-- TEXT FOR ANALYSIS --
Thus, there remained a need for a lightweight metal spacer that has open channels and a flat contact surfaces to maximize the efficiency of the thermal transferring surfaces. Further, there is a need for a spacer device which reduces the incident of snagging containers supported thereon. There is also a need for a lightweight channel system that can efficiently transfer heat and act as a heat sink while being of sufficient structural strength to maintain its shape under the weight of the supported containers.
It is an object of the present invention to provide a new and useful space device construction that is easy and inexpensive to manufacture and that is easy to use when supporting containers for heat transfer.
Yet another object of the present invention to provide a lightweight spacer device capable of supporting heavy containers without deformation of the shape of the spacer device.
A further object of the present invention is to provide a spacer device that does not have upturned edges that can snag containers supported thereon.
It is still a further object of the present invention to provide a lightweight, spacer device that is efficient in transferring thermal energy.
Another object of the present invention is to provide a spacer device that is strengthened such that it can maintain its shape when heavy food containers are supported on it and also maintain or increase the thermal transferring properties of the device.

-- EXERCISE INSTRUCTIONS --
a. Answer these from the spacer device passage:
(i) What two features should the lightweight metal spacer have?
(ii) What kind of edges should the spacer device not have?
(iii) Besides its shape, what should the strengthened spacer device maintain or increase when heavy food containers rest on it?
b. Retype the spacer device passage, everything from "Yet another object" down to "of the device.".
The data here are separate material, apart from the spacer device passage.

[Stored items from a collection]
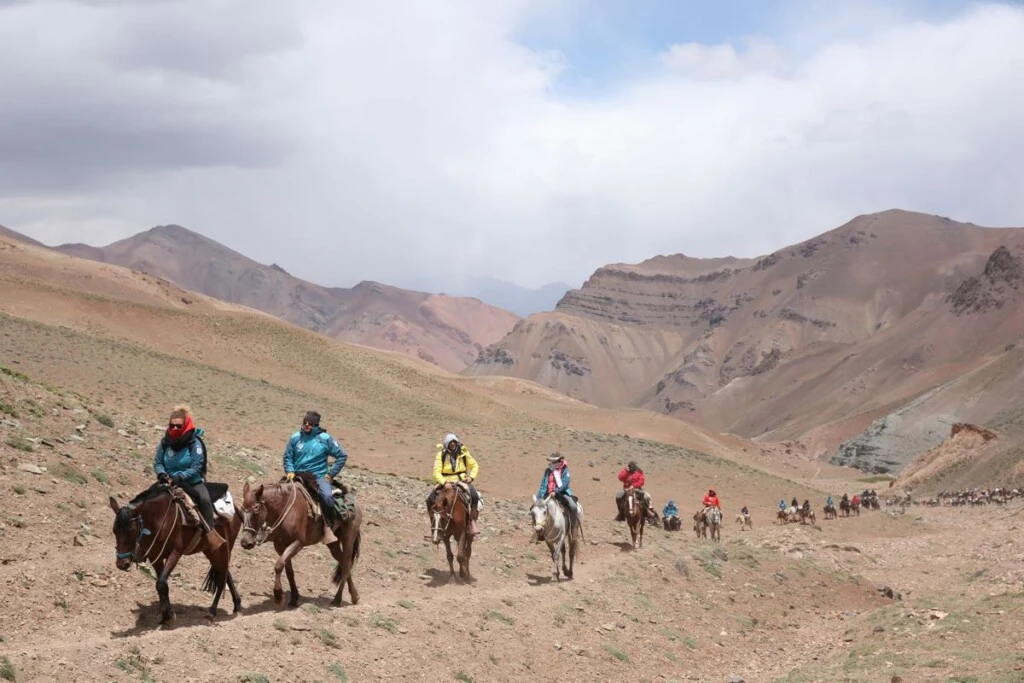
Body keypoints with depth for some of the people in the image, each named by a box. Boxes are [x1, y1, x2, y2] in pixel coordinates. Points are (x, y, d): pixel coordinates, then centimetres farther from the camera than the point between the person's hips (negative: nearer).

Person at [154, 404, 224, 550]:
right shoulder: (165, 443, 1)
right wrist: (162, 474, -14)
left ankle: (210, 533, -27)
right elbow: (157, 463, 8)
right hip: (169, 482, 5)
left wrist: (179, 477, -27)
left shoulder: (194, 443, -10)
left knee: (204, 499, -30)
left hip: (193, 482, -5)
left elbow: (196, 467, -14)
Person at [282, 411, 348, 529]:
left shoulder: (325, 439, -2)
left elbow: (342, 456, 3)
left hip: (319, 476, -3)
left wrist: (331, 474, -2)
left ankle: (330, 527, -16)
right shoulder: (295, 438, 5)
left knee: (327, 496, -30)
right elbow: (287, 457, 13)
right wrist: (290, 471, -5)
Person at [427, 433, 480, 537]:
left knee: (474, 496, -28)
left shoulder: (463, 453, 2)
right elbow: (436, 472, -12)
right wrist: (444, 483, -29)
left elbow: (475, 465, 10)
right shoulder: (441, 455, -5)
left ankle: (472, 522, -17)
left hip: (462, 481, 1)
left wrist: (471, 477, -8)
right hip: (445, 482, -1)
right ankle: (433, 523, -3)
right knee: (431, 499, -23)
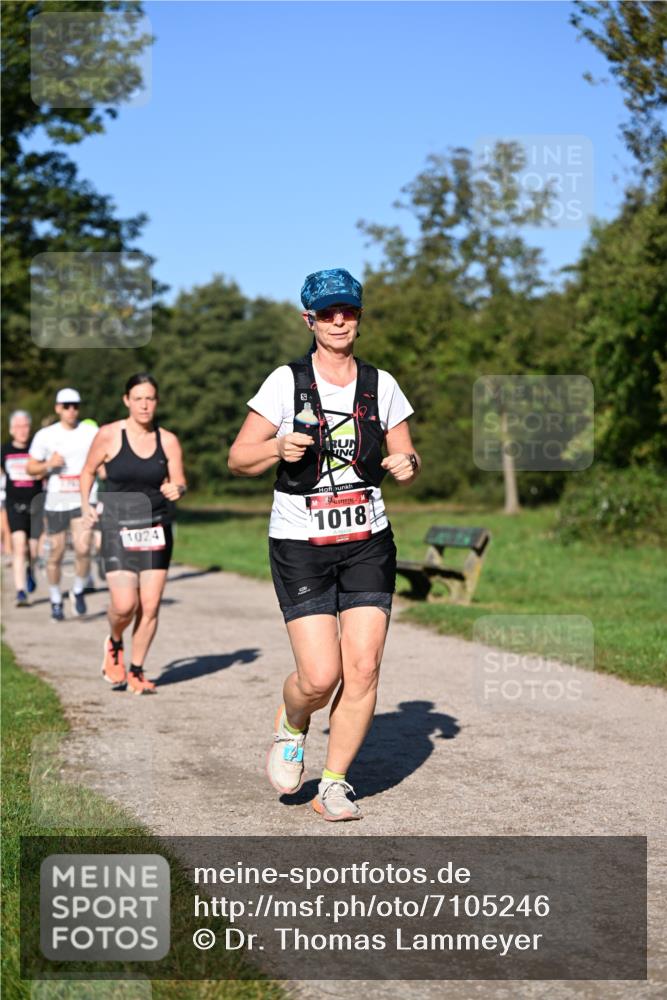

-- ANSWERS FOR EACH ITEM --
a.
(i) Open channels and flat contact surfaces.
(ii) Upturned edges that can snag containers supported on it.
(iii) Its thermal transferring properties.

b.
Yet another object of the present invention to provide a lightweight spacer device capable of supporting heavy containers without deformation of the shape of the spacer device.
A further object of the present invention is to provide a spacer device that does not have upturned edges that can snag containers supported thereon.
It is still a further object of the present invention to provide a lightweight, spacer device that is efficient in transferring thermal energy.
Another object of the present invention is to provide a spacer device that is strengthened such that it can maintain its shape when heavy food containers are supported on it and also maintain or increase the thermal transferring properties of the device.